Stored data entries
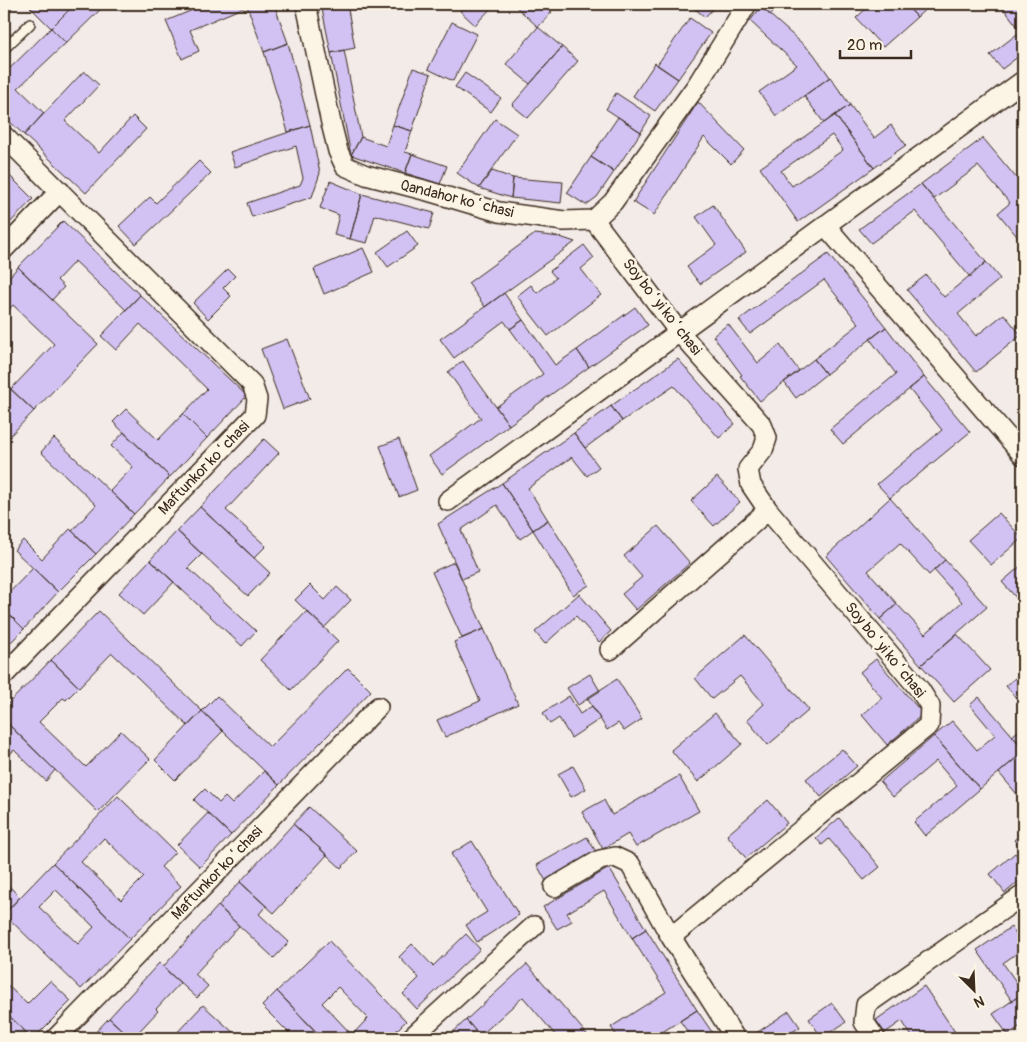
<svg xmlns="http://www.w3.org/2000/svg" width="1027" height="1042" viewBox="0 0 1027 1042" font-family="Pangolin,sans-serif">
<style>
.building{fill:#d1c2f3;stroke:#3b2a1e;fill-rule:evenodd}
.lines{fill:none;stroke-linecap:round;stroke-linejoin:round}
.service-casing{stroke:#3b2a1e;stroke-width:12}
.minor-casing{stroke:#3b2a1e;stroke-width:22}
.service{stroke:#fcf5e5;stroke-width:9}
.minor{stroke:#fcf5e5;stroke-width:19}
.labels{text-anchor:middle;dominant-baseline:central;stroke-width:5;stroke-linejoin:round;paint-order:stroke}
.street-label{font-size:15px;fill:#3b2a1e;stroke:#fcf5e5}
</style>
<rect width="100%" height="100%" fill="#f3ebe8"/>
<filter id="ink" filterUnits="userSpaceOnUse"><feTurbulence type="fractalNoise" baseFrequency=".02" numOctaves="2"/><feDisplacementMap in="SourceGraphic" scale="10" xChannelSelector="R" yChannelSelector="G"/><feConvolveMatrix kernelMatrix="1 2 1 2 8 2 1 2 1" color-interpolation-filters="sRGB"/></filter>
<g filter="url(#ink)">
<path class="building" d="M4,4h12l-12,12z
M27,4h48l-24,24z
M75,4h31l-40,39 -15,-15z
M207,4h67l14,39 -24,9 -17,-46 -57,24 9,21 -17,8 -16,-38z
M321,4h26l8,44 -24,5z
M366,4h12l1,4 -12,2z
M467,4h28l-20,21 -15,-14z
M513,4h29l10,8 -14,15z
M689,4h28l-12,13z
M763,4h17l-9,11 -10,-8z
M871,4h34l12,13 -34,30 -27,-29z
M907,4h24l-14,13 -11,-12z
M1000,4l23,1v48l-21,16 -12,-14 31,-24z
M761,7l52,46 17,24 -54,39 -17,-24 38,-27 -47,-44z
M690,18l21,15 -33,46 -21,-14z
M452,22l25,12 -24,47 -25,-12z
M538,27l24,20 -32,37 -24,-20z
M51,28l15,15 -48,45 26,25 -20,22 -20,-19v-42z
M288,43l22,82 -22,7 -24,-80z
M562,47l16,14 -50,57 -16,-13z
M344,50l17,87 -10,18 -20,-102z
M655,63l23,16 -23,32 -22,-15z
M413,68l18,6 -19,57 -19,-6z
M84,71l15,14 -34,36 34,32 34,-37 13,13 -60,64 -62,-58z
M465,73l36,25 -10,14 -36,-25z
M830,77l20,28 -26,18 -20,-27z
M616,93l35,23 -10,16 -35,-23z
M698,102l46,48 -13,14 -27,-27 -50,78 -21,-13z
M850,105l24,33 17,-13 15,20 -32,23 -39,-53z
M835,115l39,53 -76,54 -38,-54zM832,135l11,15 -51,36 -11,-15z
M618,117l23,15 -27,40 -23,-15z
M495,119l22,15 -38,54 -22,-15z
M310,125l10,48 -8,24 -60,20 -5,-14 53,-18 3,-7 -7,-32 -61,21 -5,-15z
M393,125l19,6 -7,21 7,2 -7,19 -54,-18 10,-18 25,9z
M983,138l40,48v51l-3,3 -22,-27 12,-10 -32,-37 -44,33 -13,-15z
M412,154l35,12 -7,18 -35,-11z
M591,157l23,15 -17,25 -11,8 -19,-12z
M199,161l12,12 -75,71 -17,-18 31,-29 6,6z
M4,170l29,29 -29,30z
M492,171l21,7 -2,20 -32,-10z
M513,178l50,4 -2,21 -50,-5z
M330,181l32,13 -12,45 -16,-4 5,-20 -19,-7z
M921,184l65,78 -16,15 -55,-66 -44,32 -12,-14z
M362,194l72,19 -5,16 -54,-14 -8,28 -17,-4z
M713,205l33,47 -46,32 -13,-17 29,-22 -20,-28z
M63,221l77,74 -14,15 -51,-49 -18,19 7,7 -12,13 -34,-33z
M407,231l11,15 -30,21 -11,-15z
M535,234l25,3 15,5 -90,65 -17,-24z
M584,245l10,13 -13,11 20,26 -53,41 -31,-40 14,-11 6,8 19,-15 -6,-7z
M363,248l11,24 -50,22 -10,-25z
M828,254l58,73 -60,47 -12,-15 45,-35 -35,-44 -74,54 -11,-14z
M986,262l14,17 -42,35 18,22 28,-22 17,21 -45,37 -69,-82 19,-15 18,22z
M18,267l80,77 -64,67 -23,-22 43,-45 -41,-39 -9,10v-32z
M228,269l7,7 -12,12 8,8 -23,23 -15,-16z
M504,293l19,27 -13,9 -6,-8 -50,37 -14,-19z
M140,295l107,101 -40,42 -24,-24 24,-25 -67,-65 -24,26 -15,-14z
M635,307l13,18 -59,42 -12,-17z
M523,320l32,45 22,-15 12,17 -80,58 -13,-18 47,-33 -33,-45z
M728,324l30,39 22,-18 19,26 -39,30 -20,-25 2,-1 -29,-39z
M886,327l38,50 -81,67 -13,-15 66,-55 -26,-35z
M287,339l23,60 -27,10 -22,-60z
M678,359l57,65 -16,14 -45,-52 -52,35 -11,-15z
M814,359l12,15 -30,24 -12,-16z
M463,361l46,64 -67,49 -13,-18 52,-38 -33,-46z
M924,377l46,55 -80,66 -13,-14 65,-54 -33,-41z
M6,385l28,26 -30,31v-54z
M611,406l11,15 -37,27 -11,-15z
M126,409l32,31 25,-26 24,24 -37,39 -57,-55z
M124,432l46,45 -36,37 -24,-23 23,-24 -22,-21z
M574,433l25,34 -12,9 -15,-19 -44,31 20,32 -15,10 -31,-47z
M54,438l80,76 -38,40 -24,-23 24,-26 -55,-53z
M264,439l15,14 -53,57 40,36 -12,12 -54,-51z
M399,439l18,51 -18,7 -19,-51z
M717,477l23,25 -26,24 -23,-25z
M502,483l31,47 -13,9 -23,-34 -36,25 17,42 -16,7 -24,-55z
M890,498l55,62 -16,15 -29,-32 -32,28 29,33 -17,15 -54,-63z
M200,507l70,66 -22,23 -71,-65z
M999,513l23,25 -31,27 -23,-25z
M548,520l41,65 -16,10 -40,-65z
M658,526l32,37 -54,47 -14,-16 20,-17 -18,-21z
M70,529l26,25 -38,38 -44,-42 9,-10 19,19z
M177,531l25,23 -14,14 68,63 -14,15 -92,-86z
M150,560l24,22 -31,33 -24,-22z
M945,560l42,47 -66,58 -41,-46 17,-15 28,30 37,-32 -28,-32z
M454,562l30,67 -22,9 -30,-66z
M1023,564v36l-3,2 -18,-20z
M33,568l25,24 -34,37 -20,-20v-11z
M310,585l15,15 12,-13 14,13 -27,28 -29,-28z
M579,594l32,37 -12,11 -23,-26 -31,28 -10,-12z
M4,609l20,20 -20,20z
M99,611l103,100 -14,15 -76,-73 -33,34 -28,-27z
M307,611l31,30 -47,49 -31,-30z
M484,629l34,75 -73,33 -8,-17 43,-19 -26,-59z
M957,634l33,36 -36,32 -33,-37z
M745,635l64,75 -41,35 -21,-25 17,-16 -24,-28 -28,23 -17,-21z
M876,659l47,55 -36,31 -25,-30 20,-17 -22,-26z
M51,660l28,27 -13,13 -3,-2 -24,24 47,45 35,-36 29,28 -52,53 -94,-92v-12z
M348,668l23,23 -92,94 -77,-74 15,-15 53,51z
M1023,671v35l-17,-20z
M590,674l10,17 -22,14 -11,-17z
M617,679l25,40 -18,12 -6,-8 -11,7 -20,-32z
M569,696l11,18 12,-8 8,13 -29,19 -12,-20 -9,6 -7,-11z
M979,697l44,51v4l-43,37 -46,-53 18,-15 25,29 18,-15 -25,-30z
M202,711l21,20 -48,49 -20,-20z
M715,713l27,31 -44,38 -27,-32z
M4,720l51,50 -9,11 -32,-31 -10,11z
M1023,727v21l-11,-12z
M934,736l46,53 -55,47 -11,-14 43,-36 -21,-25 -43,36 -13,-15z
M842,749l15,17 -36,31 -15,-18z
M1023,752v47l-1,1 -23,-27z
M573,766l13,23 -15,8 -13,-23z
M264,771l15,14 -48,50 -37,-35 11,-11 14,14 6,-6 7,7z
M679,776l20,35 -63,36 -8,-13 -25,15 -21,-37 22,-12 8,15z
M118,796l57,56 -14,15 20,19 -51,53 -77,-76zM104,838l40,39 -23,23 -40,-38z
M768,800l19,23 -41,35 -19,-23z
M309,807l48,44 -16,17 -48,-44z
M208,813l23,22 -31,32 -23,-22z
M839,818l41,49 -16,13 -35,-41 -7,6 -6,-7z
M293,824l34,31 -53,58 -34,-31z
M1023,832v19l-9,-11z
M587,837l11,18 -51,28 -10,-18z
M472,841l47,74 -42,27 -11,-17 21,-13 -36,-58z
M1015,853l8,9v16l-18,15 -15,-19z
M53,863l77,76 -49,50 -77,-75zM56,890l38,37 -16,17 -39,-37z
M609,868l37,61 -14,9 -28,-47 -37,22 5,8 -15,8 -14,-22z
M4,881l16,16 -16,17z
M240,882l26,24 -7,8 30,28 -15,16 -56,-52z
M218,906l21,20 -44,48 13,12 -11,12 -34,-31z
M1011,927l12,18v4l-20,14 20,29v1l-11,8 -35,-51z
M646,929l51,81 -44,28h-35l-7,-11 55,-35 -34,-54z
M466,934l14,15 -63,60 -14,-15 16,-16 -20,-21 13,-13 21,22z
M329,941l77,80 -17,17h-67l-45,-47zM338,987l30,31 -16,17 -30,-32z
M159,963l21,20 -24,26 2,2 -25,27h-2l-22,-20z
M527,964l63,74h-32l-35,-41 -43,39 -14,-16z
M50,981l21,20 -37,37h-2l-28,-27v-29l23,22z
M924,986l31,46 -9,6h-33l-11,-17 -17,12 -9,-13z
M277,991l45,47h-28l-32,-32z
M1023,993v31l-15,11 -15,-21z
M832,1003l14,19 -24,16 -13,-19z
M203,1005l33,30 -4,3h-60z
M697,1010l19,28h-24l-12,-17z
M4,1011l28,27h-28z
M789,1011l11,16 -17,11h-34z
M109,1018l22,20h-41z
M466,1020l14,16 -2,2h-31z"/>
<g class="lines">
<g class="service-casing">
<path id="service" d="M4,49l26,-25"/>
</g>
<g class="minor-casing">
<path id="minor" d="M306,4l25,119 7,28 7,15 21,9 58,15 75,22 65,9 30,-1 19,-18 84,-117 50,-81
M4,136l248,248 5,15 -2,16 -251,260
M594,220l85,112 83,93 5,13 -4,12 -15,19 3,16 17,25 152,180 10,16 -1,19 -258,212 64,101
M825,225l198,230
M4,249l56,-58
M448,501l575,-420
M610,650l158,-140
M554,887l46,-27 15,-3 15,7 41,73
M56,1038l322,-331
M411,1038l123,-112
M875,1038l-11,-16 2,-17 157,-110"/>
</g>
<use href="#service" class="service"/>
<use href="#minor" class="minor"/>
</g>
</g>
<g class="labels">
<g class="street-label">
<text transform="translate(457 199) rotate(14)">Qandahor koʻchasi</text>
<text transform="translate(662 307) rotate(52)">Soy boʻyi koʻchasi</text>
<text transform="translate(204 468) rotate(-46)">Maftunkor koʻchasi</text>
<text transform="translate(885 650) rotate(51)">Soy boʻyi koʻchasi</text>
<text transform="translate(217 873) rotate(-46)">Maftunkor koʻchasi</text>
</g>
</g>
<rect width="1027" height="1042" fill="none" stroke="#fcf5e5" stroke-width="20"/>
<rect x="10" y="10" width="1007" height="1022" fill="none" stroke="#3b2a1e" stroke-width="2" filter="url(#ink)"/>
<g transform="translate(974 990) rotate(156)" stroke="#fcf5e5" stroke-width="4" paint-order="stroke">
<path d="M0-4L9 19L0 12L-9 19Z" fill="#3b2a1e"/>
<text y="-8" font-size="14" font-weight="bold" text-anchor="middle" fill="#3b2a1e">N</text>
</g>
<path d="M840 50v8h71v-8" fill="none" stroke="#3b2a1e" stroke-width="2.5"/>
<text x="847" y="50" font-size="15" fill="#3b2a1e" stroke="#fcf5e5" stroke-width="4" paint-order="stroke">20 m</text>
</svg>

Brief | Copy exactly, please, the span of lines that begins at the line with "M697,1010l19,28h-24l-12,-17z" and ends at the last line of the data, both included.

Answer to this exercise |
M697,1010l19,28h-24l-12,-17z
M4,1011l28,27h-28z
M789,1011l11,16 -17,11h-34z
M109,1018l22,20h-41z
M466,1020l14,16 -2,2h-31z"/>
<g class="lines">
<g class="service-casing">
<path id="service" d="M4,49l26,-25"/>
</g>
<g class="minor-casing">
<path id="minor" d="M306,4l25,119 7,28 7,15 21,9 58,15 75,22 65,9 30,-1 19,-18 84,-117 50,-81
M4,136l248,248 5,15 -2,16 -251,260
M594,220l85,112 83,93 5,13 -4,12 -15,19 3,16 17,25 152,180 10,16 -1,19 -258,212 64,101
M825,225l198,230
M4,249l56,-58
M448,501l575,-420
M610,650l158,-140
M554,887l46,-27 15,-3 15,7 41,73
M56,1038l322,-331
M411,1038l123,-112
M875,1038l-11,-16 2,-17 157,-110"/>
</g>
<use href="#service" class="service"/>
<use href="#minor" class="minor"/>
</g>
</g>
<g class="labels">
<g class="street-label">
<text transform="translate(457 199) rotate(14)">Qandahor koʻchasi</text>
<text transform="translate(662 307) rotate(52)">Soy boʻyi koʻchasi</text>
<text transform="translate(204 468) rotate(-46)">Maftunkor koʻchasi</text>
<text transform="translate(885 650) rotate(51)">Soy boʻyi koʻchasi</text>
<text transform="translate(217 873) rotate(-46)">Maftunkor koʻchasi</text>
</g>
</g>
<rect width="1027" height="1042" fill="none" stroke="#fcf5e5" stroke-width="20"/>
<rect x="10" y="10" width="1007" height="1022" fill="none" stroke="#3b2a1e" stroke-width="2" filter="url(#ink)"/>
<g transform="translate(974 990) rotate(156)" stroke="#fcf5e5" stroke-width="4" paint-order="stroke">
<path d="M0-4L9 19L0 12L-9 19Z" fill="#3b2a1e"/>
<text y="-8" font-size="14" font-weight="bold" text-anchor="middle" fill="#3b2a1e">N</text>
</g>
<path d="M840 50v8h71v-8" fill="none" stroke="#3b2a1e" stroke-width="2.5"/>
<text x="847" y="50" font-size="15" fill="#3b2a1e" stroke="#fcf5e5" stroke-width="4" paint-order="stroke">20 m</text>
</svg>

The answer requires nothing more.